Bank of Japan Governor Satoshi Sumitasaid a further yen rise would have adverse effects on the
Japanese economy.
    He told Japanese business leaders the Bank of Japan will
continue to take adequate measures, including market
intervention, to stabilize exchange rates if necessary, in
close cooperation with other major industrialized nations. He
said the current instability of exchange rates will not last.
    Six major nations - Britain, Canada, France, Japan, the
U.S. And West Germany - agreed in Paris last month to act
together to hold currencies stable.
    Sumita said the Bank of Japan will continue to pursue
adequate and flexible monetary policies while watching economic
and financial developments in and outside Japan.
    He said the decision to cut the discount rate on February
20 was a hard choice for the Bank because monetary conditions
had already been sufficiently eased.
    To prevent a resurgence of inflation, the Bank will take a
very cautious stance regarding developments stemming from easy
credit conditions, he said.
    He said the latest discount rate cut to 2.5 pct should
stabilize exchange rates and expand domestic demand.

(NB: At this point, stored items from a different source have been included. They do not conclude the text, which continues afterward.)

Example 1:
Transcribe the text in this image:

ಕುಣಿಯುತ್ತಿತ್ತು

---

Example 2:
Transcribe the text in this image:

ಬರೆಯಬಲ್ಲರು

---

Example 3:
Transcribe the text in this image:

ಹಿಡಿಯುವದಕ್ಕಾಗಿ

    Commenting on the dollar's fall below 150 yen, Sumita
reiterated he cannot find any specific reason for the
currency's weakness.
    The market undertook speculative dollar selling by reacting
to overseas comments by monetary authorities and trade tension,
he said.
    Sumita repeated that the Japanese economy may gradually
recover in the latter half of the 1987/88 fiscal year ending
April 1, 1988, provided exchange rates stabilize.